Page excerpt »
========

Tough Topics

Child Safety Matters – Myths and Facts

More than 50% children in India have faced some form of sexual abuse. And yet the issue gets brushed under the carpet because of the discomfort associated with talking about it and also, because the impact of the abuse is not acknowledged. This leads to misunderstanding the issue itself and also creates many myths. Dispelling these myths becomes one of the first steps to understanding and protecting our children.

Myth 1: Only girl children get sexually abused

Boys are as likely to be abused as girls and the trauma they suffer is also equally severe. There is no evidence to prove otherwise. Your sons need your protection and education just like your daughters need it.

Myth 2: Perpetrators are always male

While most perpetrators are male, there have been many cases where perpetrators were women. There is no data point to this effect, however it would be unwise to assume that women are always safe.

Myth 3: Only adolescent children get abused

Children as young as 1 and 2 have been victims. Anyone below the age of 18 years is considered to be a victim

Myth 4: This happens in lower economic households

There is no data to support this. Cases from all kinds of households have come to light.

Myth 5: The perpetrators are uneducated

This is also unsubstantiated.

Myth 6: It’s the parent’s fault

While it is the duty of a parent to keep one’s children safe, many abuse cases happen despite all the care and protection parents are able to provide. What is required is bringing awareness about the issue to the forefront and keeping communication lines with children open at all times. Schools that conduct awareness sessions proactively with parents are also able to prevent abuse.

Myth 7: Stranger Danger – Child sex offenders are mostly strangers

Nothing can be farther from the truth. In almost 90% cases, the offender is someone the child already knows and in 60% cases it is someone the child trusted and relied on. While Stranger Danger is a risk, it is by no means the biggest risk in this context.

Myth 8: Children can misinterpret and wrongly accuse an adult

Child sexual abuse is carried out after thorough planning. It is not something that is accidental or something that the child would misinterpret or lie about. If a child communicates having been abused, there would be no reason to believe otherwise. In most countries, including in India, the onus is on the perpetrator to prove his innocence.

========

Supplied entries »
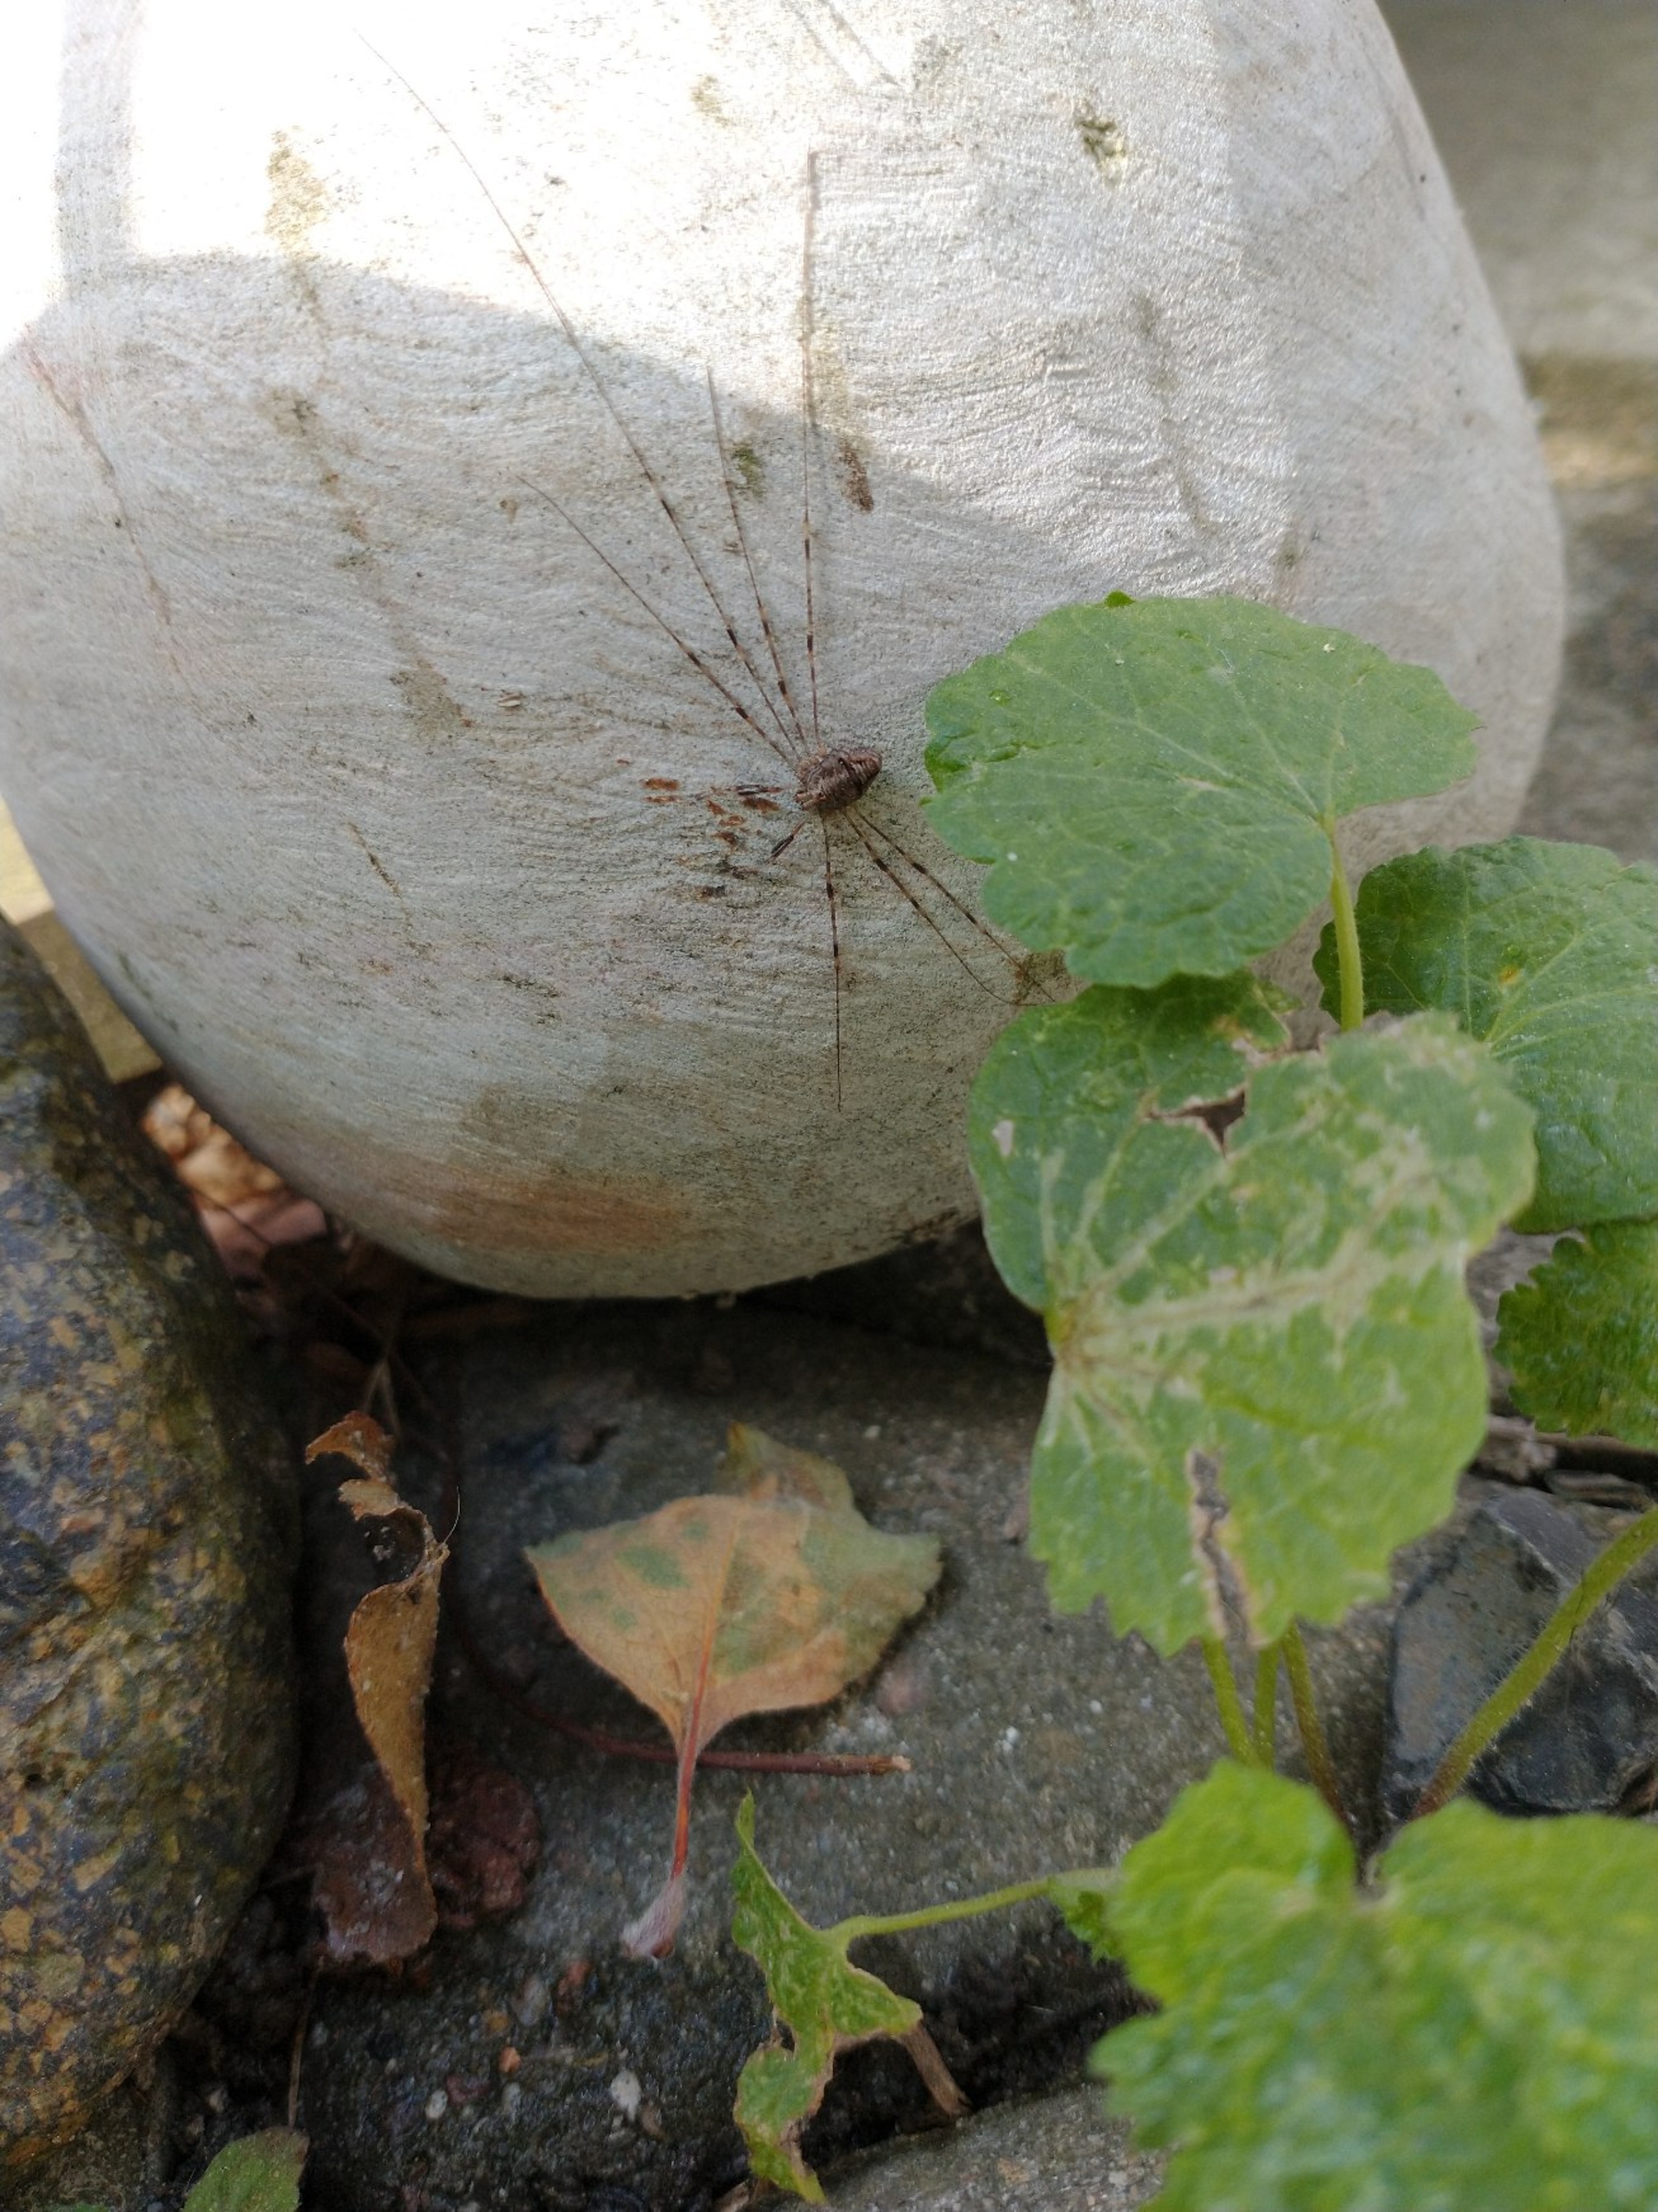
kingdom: Animalia
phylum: Arthropoda
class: Arachnida
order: Opiliones
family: Phalangiidae
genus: Dicranopalpus
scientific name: Dicranopalpus ramosus
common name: Gaffelmejer
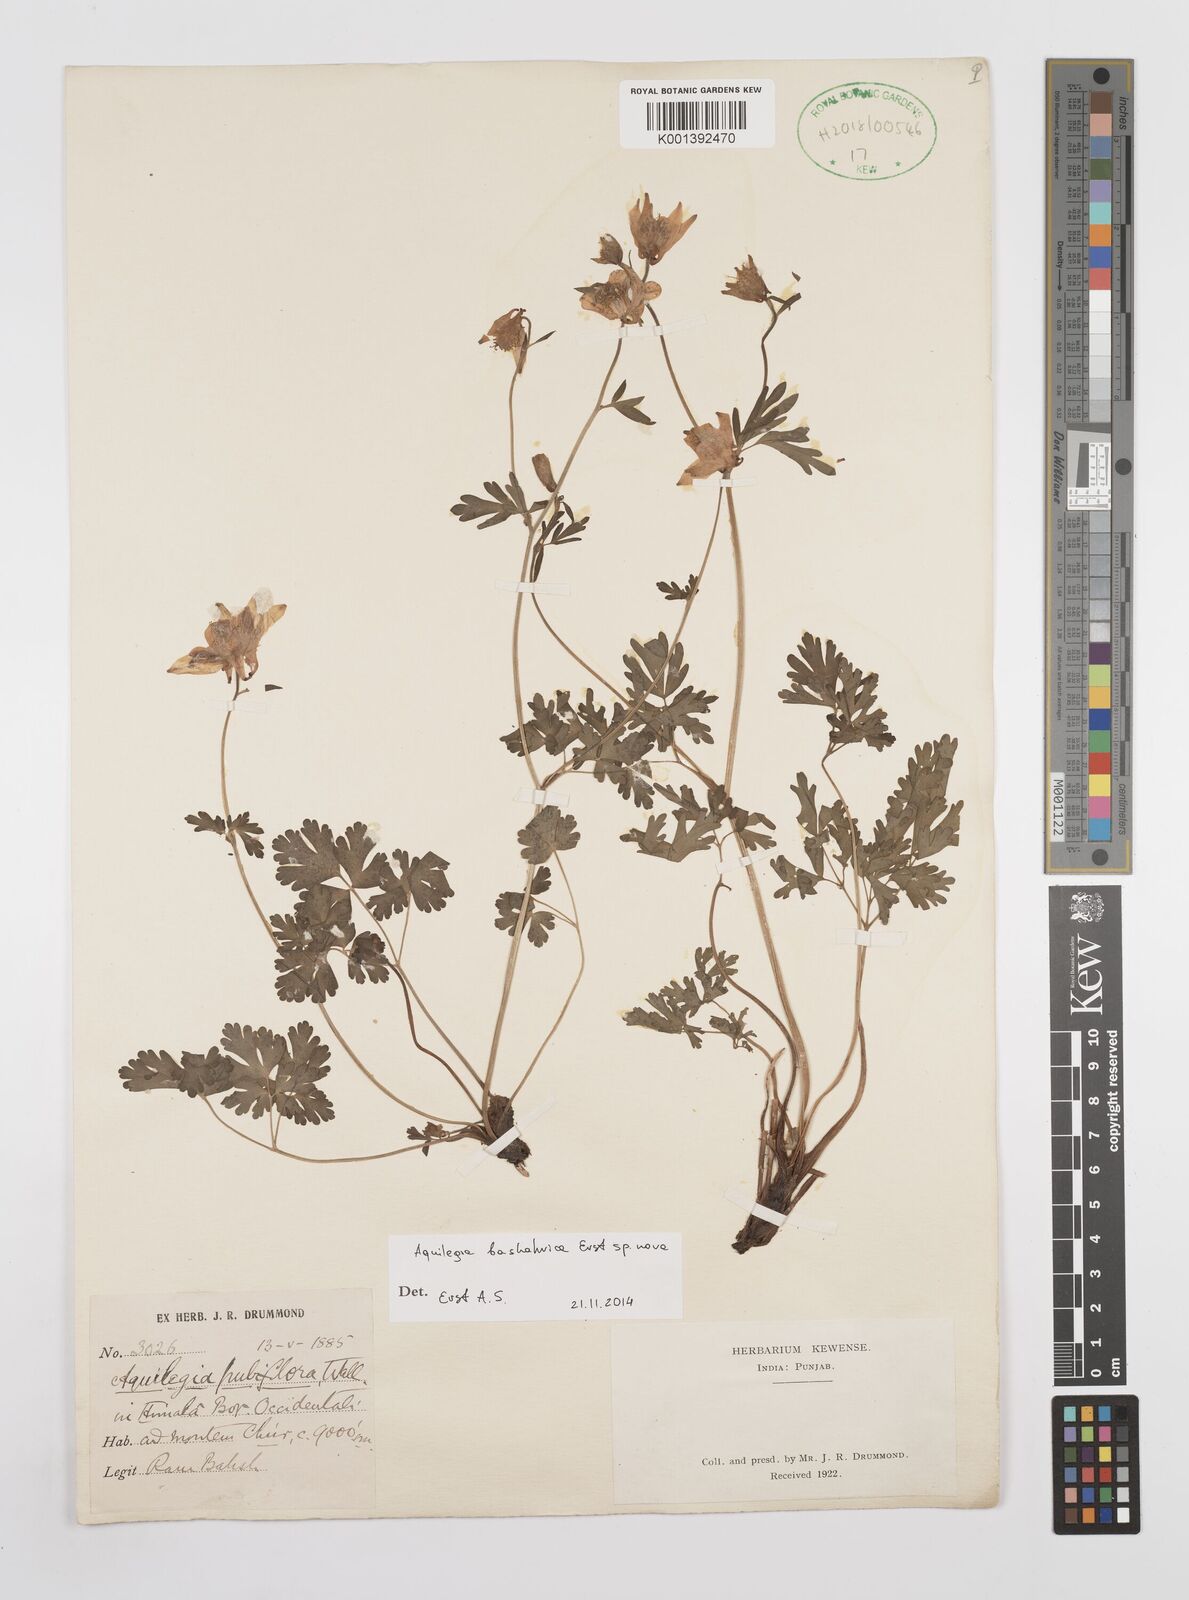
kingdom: Plantae
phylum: Tracheophyta
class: Magnoliopsida
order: Ranunculales
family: Ranunculaceae
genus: Aquilegia
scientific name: Aquilegia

========

Required actions »
(A) In the page on child safety myths, in roughly what share of cases is the offender someone the child already knows?
(B) Rewrite the paragraph of the child safety myths page that begins "While it is the duty of a parent" as a short bulleted list that keeps its main facts.

Exercise solutions »
(A) In almost 90% of cases.

(B)
- Parents have a duty to keep their children safe, but many abuse cases happen despite all the care and protection parents can give.
- Awareness of the issue needs to be brought to the forefront.
- Communication with children should be kept open at all times.
- Schools that hold awareness sessions with parents proactively are also able to prevent abuse.